(Dataset excerpts)
________

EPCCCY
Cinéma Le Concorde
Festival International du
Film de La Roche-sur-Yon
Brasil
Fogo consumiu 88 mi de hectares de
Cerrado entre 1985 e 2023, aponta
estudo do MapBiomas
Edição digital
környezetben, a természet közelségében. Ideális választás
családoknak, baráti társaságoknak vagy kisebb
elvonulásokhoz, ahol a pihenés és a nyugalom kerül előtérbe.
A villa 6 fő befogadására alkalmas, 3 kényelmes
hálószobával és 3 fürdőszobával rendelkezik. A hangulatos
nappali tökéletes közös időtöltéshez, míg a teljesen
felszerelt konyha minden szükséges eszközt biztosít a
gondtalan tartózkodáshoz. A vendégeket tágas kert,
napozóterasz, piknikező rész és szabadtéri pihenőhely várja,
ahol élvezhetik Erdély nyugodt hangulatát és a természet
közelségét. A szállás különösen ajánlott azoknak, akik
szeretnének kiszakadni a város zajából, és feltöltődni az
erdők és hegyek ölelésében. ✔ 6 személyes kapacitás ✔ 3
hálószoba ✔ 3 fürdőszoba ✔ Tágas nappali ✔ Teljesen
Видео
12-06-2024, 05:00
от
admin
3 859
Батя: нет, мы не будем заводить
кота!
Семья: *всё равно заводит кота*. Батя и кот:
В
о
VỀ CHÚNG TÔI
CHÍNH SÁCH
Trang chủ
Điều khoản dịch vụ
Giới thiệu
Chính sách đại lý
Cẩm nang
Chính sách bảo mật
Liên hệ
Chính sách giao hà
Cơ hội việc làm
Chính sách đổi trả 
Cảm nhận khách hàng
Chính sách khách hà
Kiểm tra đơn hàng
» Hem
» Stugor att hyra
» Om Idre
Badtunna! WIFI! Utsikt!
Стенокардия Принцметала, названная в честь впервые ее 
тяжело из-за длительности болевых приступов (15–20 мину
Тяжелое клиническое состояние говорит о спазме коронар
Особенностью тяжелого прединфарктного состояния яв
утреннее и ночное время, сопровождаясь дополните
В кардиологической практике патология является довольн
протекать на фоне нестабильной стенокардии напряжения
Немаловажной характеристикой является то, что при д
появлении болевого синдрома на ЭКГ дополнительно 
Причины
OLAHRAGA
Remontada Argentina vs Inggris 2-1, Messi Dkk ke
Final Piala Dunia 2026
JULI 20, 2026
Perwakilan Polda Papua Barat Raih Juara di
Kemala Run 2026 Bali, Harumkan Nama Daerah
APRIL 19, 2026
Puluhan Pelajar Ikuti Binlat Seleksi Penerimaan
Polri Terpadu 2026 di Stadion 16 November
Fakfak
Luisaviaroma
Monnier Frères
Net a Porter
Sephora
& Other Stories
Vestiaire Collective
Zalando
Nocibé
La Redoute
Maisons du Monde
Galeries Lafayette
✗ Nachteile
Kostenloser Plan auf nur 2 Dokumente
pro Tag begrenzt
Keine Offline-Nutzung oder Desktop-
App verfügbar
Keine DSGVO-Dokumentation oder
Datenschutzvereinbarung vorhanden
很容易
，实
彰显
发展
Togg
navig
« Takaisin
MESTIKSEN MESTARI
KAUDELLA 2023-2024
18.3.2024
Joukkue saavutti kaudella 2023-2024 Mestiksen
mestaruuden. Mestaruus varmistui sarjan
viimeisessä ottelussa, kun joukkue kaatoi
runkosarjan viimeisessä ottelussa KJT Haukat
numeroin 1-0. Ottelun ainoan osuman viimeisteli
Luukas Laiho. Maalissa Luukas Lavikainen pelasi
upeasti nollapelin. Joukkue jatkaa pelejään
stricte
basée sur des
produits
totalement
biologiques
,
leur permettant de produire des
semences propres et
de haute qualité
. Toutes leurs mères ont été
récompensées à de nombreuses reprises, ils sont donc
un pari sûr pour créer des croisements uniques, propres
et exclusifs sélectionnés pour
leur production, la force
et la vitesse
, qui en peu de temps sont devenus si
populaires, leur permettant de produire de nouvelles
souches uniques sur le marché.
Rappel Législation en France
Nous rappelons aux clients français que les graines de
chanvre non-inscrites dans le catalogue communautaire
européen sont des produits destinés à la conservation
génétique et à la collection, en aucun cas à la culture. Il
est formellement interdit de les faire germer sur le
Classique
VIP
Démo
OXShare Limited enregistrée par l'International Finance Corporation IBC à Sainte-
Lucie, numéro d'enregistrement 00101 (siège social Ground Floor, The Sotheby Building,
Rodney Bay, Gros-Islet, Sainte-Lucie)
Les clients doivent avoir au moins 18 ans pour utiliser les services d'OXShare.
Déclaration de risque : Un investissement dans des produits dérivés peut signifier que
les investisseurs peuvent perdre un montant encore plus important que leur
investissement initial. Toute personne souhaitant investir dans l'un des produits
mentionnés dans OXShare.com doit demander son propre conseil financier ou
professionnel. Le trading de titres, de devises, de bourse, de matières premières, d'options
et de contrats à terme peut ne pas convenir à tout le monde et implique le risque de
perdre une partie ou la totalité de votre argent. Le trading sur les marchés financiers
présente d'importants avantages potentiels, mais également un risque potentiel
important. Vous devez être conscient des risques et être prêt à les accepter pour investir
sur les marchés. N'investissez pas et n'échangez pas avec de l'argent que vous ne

________

* **Exercise requirements**
All the lines above are to be copied exactly, with none left out.

* **Final answer**
EPCCCY
Cinéma Le Concorde
Festival International du
Film de La Roche-sur-Yon
Brasil
Fogo consumiu 88 mi de hectares de
Cerrado entre 1985 e 2023, aponta
estudo do MapBiomas
Edição digital
környezetben, a természet közelségében. Ideális választás
családoknak, baráti társaságoknak vagy kisebb
elvonulásokhoz, ahol a pihenés és a nyugalom kerül előtérbe.
A villa 6 fő befogadására alkalmas, 3 kényelmes
hálószobával és 3 fürdőszobával rendelkezik. A hangulatos
nappali tökéletes közös időtöltéshez, míg a teljesen
felszerelt konyha minden szükséges eszközt biztosít a
gondtalan tartózkodáshoz. A vendégeket tágas kert,
napozóterasz, piknikező rész és szabadtéri pihenőhely várja,
ahol élvezhetik Erdély nyugodt hangulatát és a természet
közelségét. A szállás különösen ajánlott azoknak, akik
szeretnének kiszakadni a város zajából, és feltöltődni az
erdők és hegyek ölelésében. ✔ 6 személyes kapacitás ✔ 3
hálószoba ✔ 3 fürdőszoba ✔ Tágas nappali ✔ Teljesen
Видео
12-06-2024, 05:00
от
admin
3 859
Батя: нет, мы не будем заводить
кота!
Семья: *всё равно заводит кота*. Батя и кот:
В
о
VỀ CHÚNG TÔI
CHÍNH SÁCH
Trang chủ
Điều khoản dịch vụ
Giới thiệu
Chính sách đại lý
Cẩm nang
Chính sách bảo mật
Liên hệ
Chính sách giao hà
Cơ hội việc làm
Chính sách đổi trả 
Cảm nhận khách hàng
Chính sách khách hà
Kiểm tra đơn hàng
» Hem
» Stugor att hyra
» Om Idre
Badtunna! WIFI! Utsikt!
Стенокардия Принцметала, названная в честь впервые ее 
тяжело из-за длительности болевых приступов (15–20 мину
Тяжелое клиническое состояние говорит о спазме коронар
Особенностью тяжелого прединфарктного состояния яв
утреннее и ночное время, сопровождаясь дополните
В кардиологической практике патология является довольн
протекать на фоне нестабильной стенокардии напряжения
Немаловажной характеристикой является то, что при д
появлении болевого синдрома на ЭКГ дополнительно 
Причины
OLAHRAGA
Remontada Argentina vs Inggris 2-1, Messi Dkk ke
Final Piala Dunia 2026
JULI 20, 2026
Perwakilan Polda Papua Barat Raih Juara di
Kemala Run 2026 Bali, Harumkan Nama Daerah
APRIL 19, 2026
Puluhan Pelajar Ikuti Binlat Seleksi Penerimaan
Polri Terpadu 2026 di Stadion 16 November
Fakfak
Luisaviaroma
Monnier Frères
Net a Porter
Sephora
& Other Stories
Vestiaire Collective
Zalando
Nocibé
La Redoute
Maisons du Monde
Galeries Lafayette
✗ Nachteile
Kostenloser Plan auf nur 2 Dokumente
pro Tag begrenzt
Keine Offline-Nutzung oder Desktop-
App verfügbar
Keine DSGVO-Dokumentation oder
Datenschutzvereinbarung vorhanden
很容易
，实
彰显
发展
Togg
navig
« Takaisin
MESTIKSEN MESTARI
KAUDELLA 2023-2024
18.3.2024
Joukkue saavutti kaudella 2023-2024 Mestiksen
mestaruuden. Mestaruus varmistui sarjan
viimeisessä ottelussa, kun joukkue kaatoi
runkosarjan viimeisessä ottelussa KJT Haukat
numeroin 1-0. Ottelun ainoan osuman viimeisteli
Luukas Laiho. Maalissa Luukas Lavikainen pelasi
upeasti nollapelin. Joukkue jatkaa pelejään
stricte
basée sur des
produits
totalement
biologiques
,
leur permettant de produire des
semences propres et
de haute qualité
. Toutes leurs mères ont été
récompensées à de nombreuses reprises, ils sont donc
un pari sûr pour créer des croisements uniques, propres
et exclusifs sélectionnés pour
leur production, la force
et la vitesse
, qui en peu de temps sont devenus si
populaires, leur permettant de produire de nouvelles
souches uniques sur le marché.
Rappel Législation en France
Nous rappelons aux clients français que les graines de
chanvre non-inscrites dans le catalogue communautaire
européen sont des produits destinés à la conservation
génétique et à la collection, en aucun cas à la culture. Il
est formellement interdit de les faire germer sur le
Classique
VIP
Démo
OXShare Limited enregistrée par l'International Finance Corporation IBC à Sainte-
Lucie, numéro d'enregistrement 00101 (siège social Ground Floor, The Sotheby Building,
Rodney Bay, Gros-Islet, Sainte-Lucie)
Les clients doivent avoir au moins 18 ans pour utiliser les services d'OXShare.
Déclaration de risque : Un investissement dans des produits dérivés peut signifier que
les investisseurs peuvent perdre un montant encore plus important que leur
investissement initial. Toute personne souhaitant investir dans l'un des produits
mentionnés dans OXShare.com doit demander son propre conseil financier ou
professionnel. Le trading de titres, de devises, de bourse, de matières premières, d'options
et de contrats à terme peut ne pas convenir à tout le monde et implique le risque de
perdre une partie ou la totalité de votre argent. Le trading sur les marchés financiers
présente d'importants avantages potentiels, mais également un risque potentiel
important. Vous devez être conscient des risques et être prêt à les accepter pour investir
sur les marchés. N'investissez pas et n'échangez pas avec de l'argent que vous ne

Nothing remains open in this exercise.